Exercise goal » Starting at the line that holds "wrist: (459, 954)" and stopping at the line that holds "index tip: (673, 820)", restate the records below word for word, with both of those lines included.

[Data items]

■ ■ ■

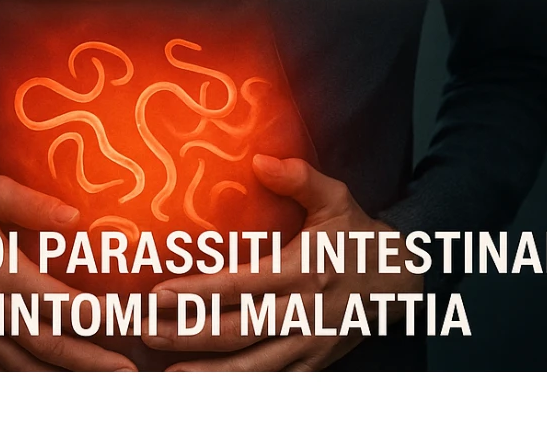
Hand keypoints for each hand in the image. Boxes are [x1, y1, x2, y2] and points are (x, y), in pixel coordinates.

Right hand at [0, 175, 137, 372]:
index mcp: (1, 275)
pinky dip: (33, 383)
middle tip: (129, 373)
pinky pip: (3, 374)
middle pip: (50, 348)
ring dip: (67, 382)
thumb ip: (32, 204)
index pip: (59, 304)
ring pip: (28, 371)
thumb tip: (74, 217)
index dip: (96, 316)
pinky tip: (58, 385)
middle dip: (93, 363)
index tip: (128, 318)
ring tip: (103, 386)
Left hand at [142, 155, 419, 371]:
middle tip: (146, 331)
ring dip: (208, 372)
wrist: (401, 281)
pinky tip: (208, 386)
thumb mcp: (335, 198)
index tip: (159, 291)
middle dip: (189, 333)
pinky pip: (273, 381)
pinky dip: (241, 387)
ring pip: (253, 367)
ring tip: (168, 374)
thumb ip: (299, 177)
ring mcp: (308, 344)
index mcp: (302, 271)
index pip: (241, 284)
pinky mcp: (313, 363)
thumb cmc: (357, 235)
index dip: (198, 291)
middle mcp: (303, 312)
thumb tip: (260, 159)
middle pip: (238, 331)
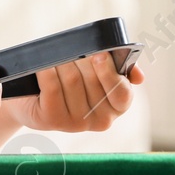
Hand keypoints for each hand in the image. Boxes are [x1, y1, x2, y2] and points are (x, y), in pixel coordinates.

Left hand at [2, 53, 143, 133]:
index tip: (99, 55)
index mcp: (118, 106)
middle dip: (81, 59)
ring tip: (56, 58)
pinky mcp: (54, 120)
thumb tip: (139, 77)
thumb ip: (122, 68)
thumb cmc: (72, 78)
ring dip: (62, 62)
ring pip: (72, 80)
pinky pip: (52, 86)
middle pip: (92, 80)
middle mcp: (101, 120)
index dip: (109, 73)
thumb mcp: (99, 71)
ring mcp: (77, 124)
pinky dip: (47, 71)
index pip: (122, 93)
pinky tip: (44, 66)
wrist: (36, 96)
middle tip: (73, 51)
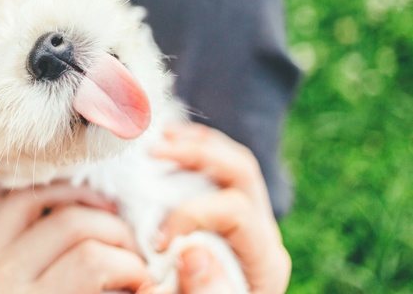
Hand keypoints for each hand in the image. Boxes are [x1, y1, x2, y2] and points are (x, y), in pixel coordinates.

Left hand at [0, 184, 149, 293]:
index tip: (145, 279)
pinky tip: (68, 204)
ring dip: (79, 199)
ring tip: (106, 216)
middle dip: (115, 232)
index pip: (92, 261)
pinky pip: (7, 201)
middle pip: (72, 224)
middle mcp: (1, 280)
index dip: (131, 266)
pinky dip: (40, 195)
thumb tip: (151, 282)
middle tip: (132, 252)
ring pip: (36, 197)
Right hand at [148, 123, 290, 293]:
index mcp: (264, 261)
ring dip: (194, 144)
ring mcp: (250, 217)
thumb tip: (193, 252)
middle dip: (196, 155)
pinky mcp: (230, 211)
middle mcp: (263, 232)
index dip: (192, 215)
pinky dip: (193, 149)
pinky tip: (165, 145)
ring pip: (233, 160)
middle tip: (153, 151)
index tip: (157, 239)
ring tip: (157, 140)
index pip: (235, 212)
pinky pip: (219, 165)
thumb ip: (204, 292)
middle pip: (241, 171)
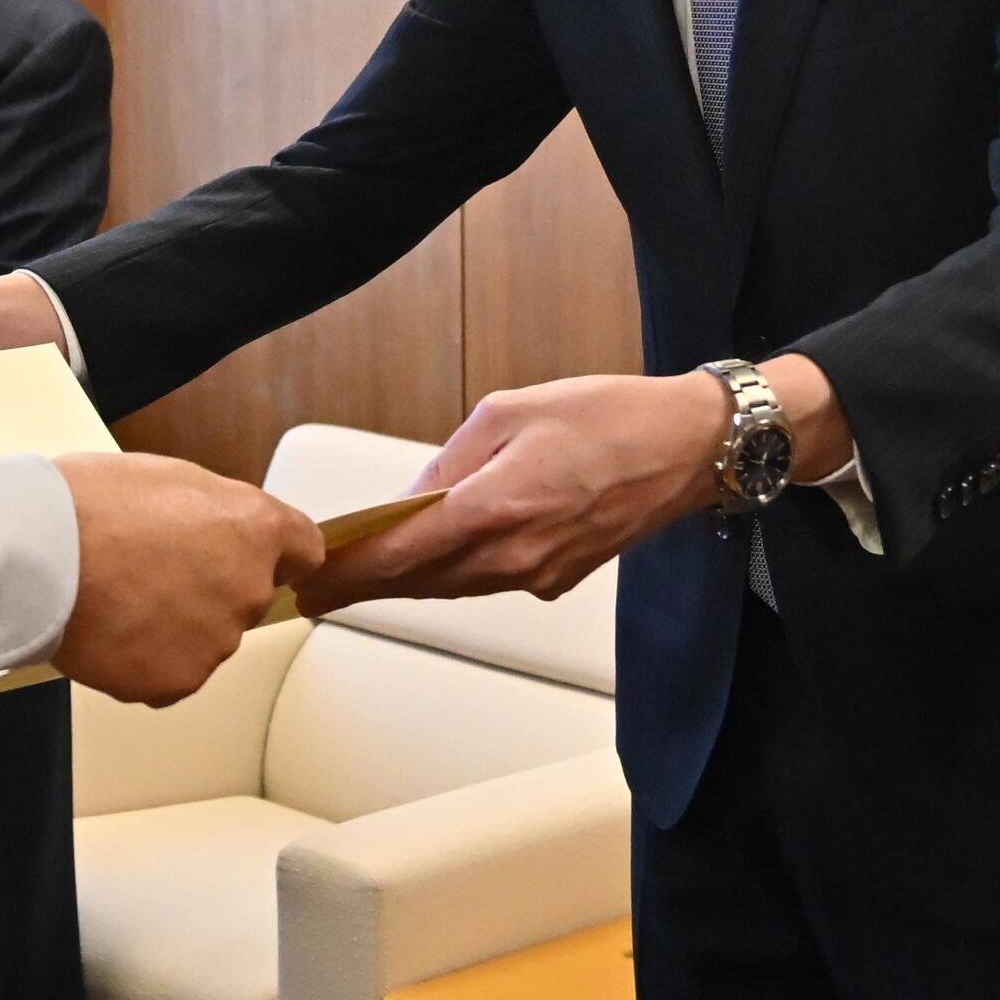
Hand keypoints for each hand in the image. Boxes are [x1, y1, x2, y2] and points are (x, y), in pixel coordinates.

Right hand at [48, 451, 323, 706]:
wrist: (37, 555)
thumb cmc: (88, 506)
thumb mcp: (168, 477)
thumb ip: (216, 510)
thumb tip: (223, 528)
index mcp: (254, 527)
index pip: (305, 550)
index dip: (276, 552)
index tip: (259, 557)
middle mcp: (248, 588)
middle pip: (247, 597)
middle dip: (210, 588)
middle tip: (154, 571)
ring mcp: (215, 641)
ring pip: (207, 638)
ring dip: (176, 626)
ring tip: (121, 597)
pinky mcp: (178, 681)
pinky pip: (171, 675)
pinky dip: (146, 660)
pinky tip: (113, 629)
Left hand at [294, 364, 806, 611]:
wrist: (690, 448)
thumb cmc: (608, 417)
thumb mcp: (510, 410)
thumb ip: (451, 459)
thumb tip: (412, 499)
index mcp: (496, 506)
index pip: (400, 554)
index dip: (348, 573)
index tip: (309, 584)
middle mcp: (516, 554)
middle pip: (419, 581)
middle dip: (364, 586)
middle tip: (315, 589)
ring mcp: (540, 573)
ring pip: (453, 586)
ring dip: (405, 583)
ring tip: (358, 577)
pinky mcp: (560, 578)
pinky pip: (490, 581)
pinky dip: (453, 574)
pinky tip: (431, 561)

■ ■ ■

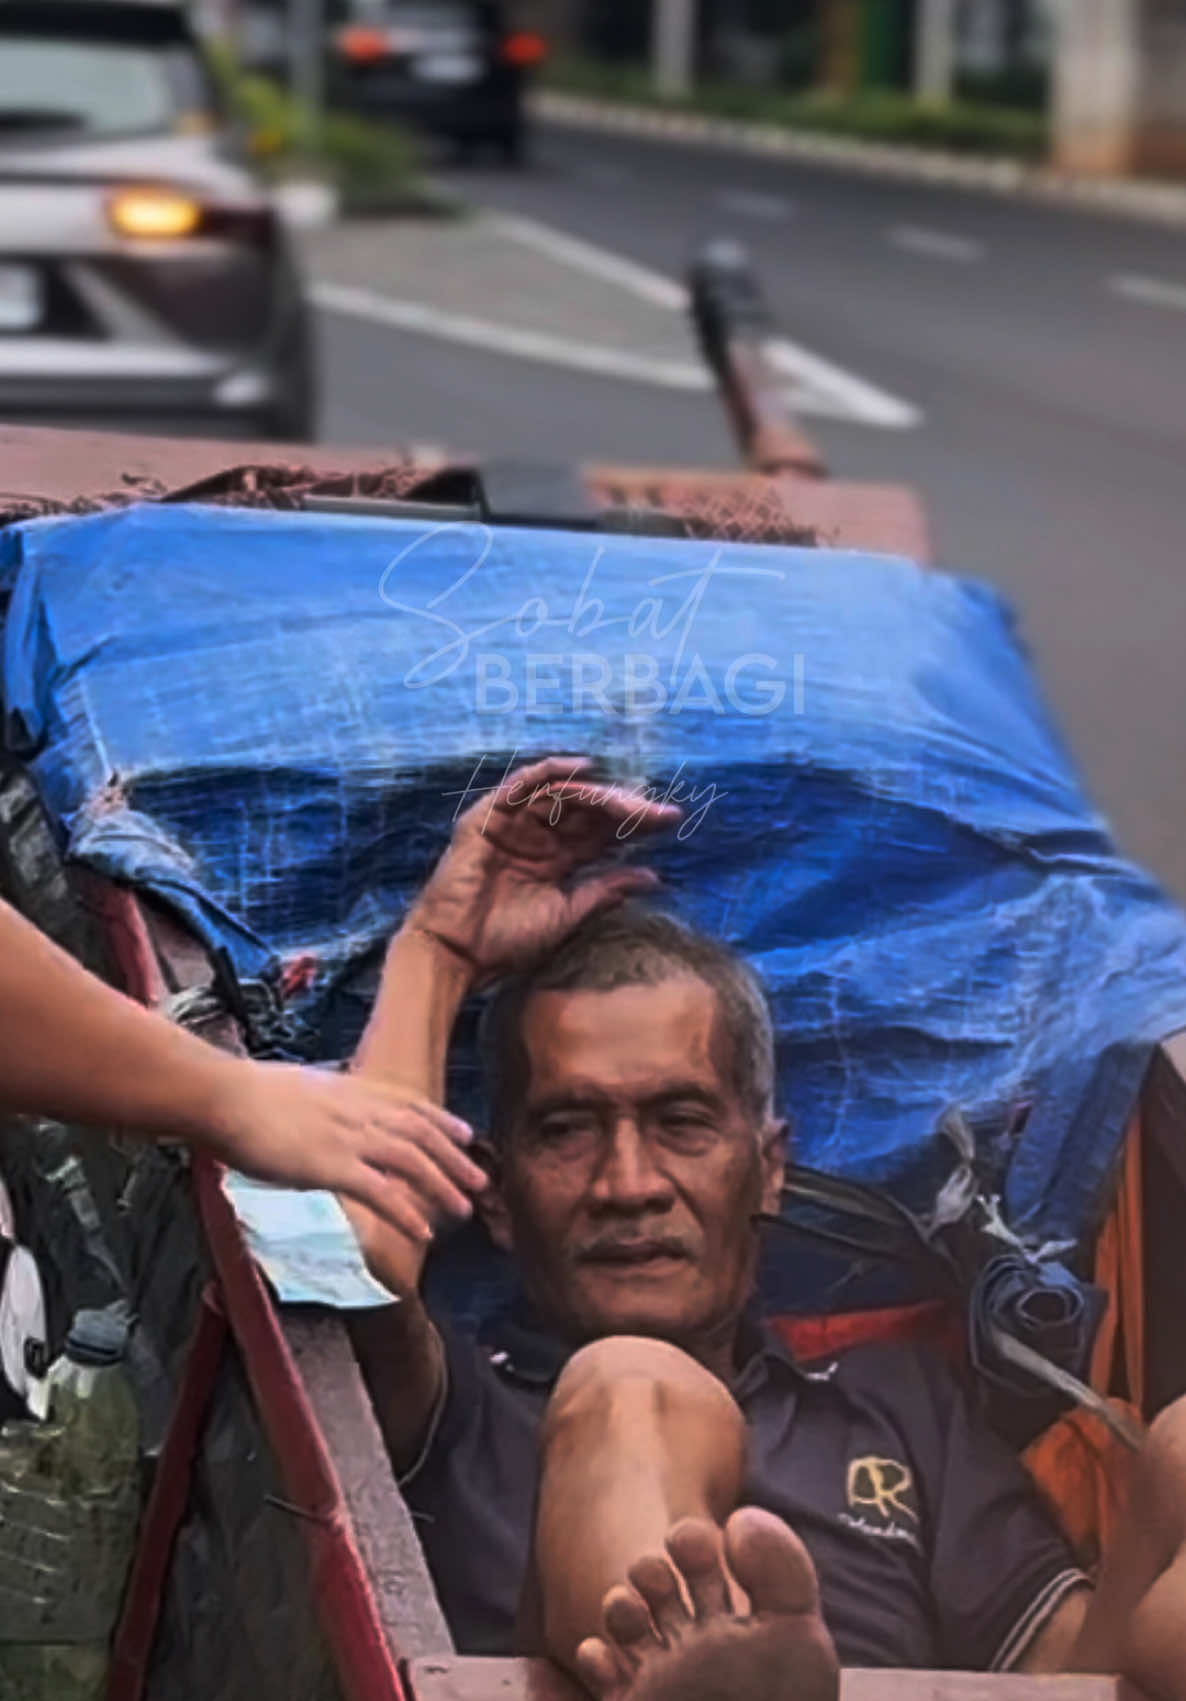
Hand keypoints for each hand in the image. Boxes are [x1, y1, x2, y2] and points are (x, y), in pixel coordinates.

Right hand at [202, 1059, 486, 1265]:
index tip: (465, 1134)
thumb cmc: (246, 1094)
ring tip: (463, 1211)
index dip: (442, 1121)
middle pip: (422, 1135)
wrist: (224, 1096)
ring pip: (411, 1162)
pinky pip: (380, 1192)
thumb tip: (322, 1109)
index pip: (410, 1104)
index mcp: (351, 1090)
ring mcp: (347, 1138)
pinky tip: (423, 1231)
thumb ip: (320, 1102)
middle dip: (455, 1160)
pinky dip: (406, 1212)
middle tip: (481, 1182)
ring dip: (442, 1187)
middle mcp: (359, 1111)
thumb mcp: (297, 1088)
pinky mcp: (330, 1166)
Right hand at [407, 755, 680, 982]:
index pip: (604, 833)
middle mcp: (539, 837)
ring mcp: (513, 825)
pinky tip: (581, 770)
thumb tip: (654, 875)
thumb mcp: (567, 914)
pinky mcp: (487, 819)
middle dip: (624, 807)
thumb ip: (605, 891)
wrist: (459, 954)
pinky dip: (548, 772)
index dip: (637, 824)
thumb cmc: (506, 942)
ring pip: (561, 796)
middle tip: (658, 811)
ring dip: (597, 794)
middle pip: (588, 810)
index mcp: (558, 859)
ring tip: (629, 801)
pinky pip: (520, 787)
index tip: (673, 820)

■ ■ ■

Your solution »
wrist: (459, 954)
pinky dip: (548, 772)
index dip: (637, 824)
thumb cmc: (506, 942)
ring pip: (561, 796)
middle tip: (658, 811)
ring dip: (597, 794)
middle pip: (588, 810)
index mcp: (558, 859)
ring tip: (629, 801)
pinky pip: (520, 787)
index tip: (673, 820)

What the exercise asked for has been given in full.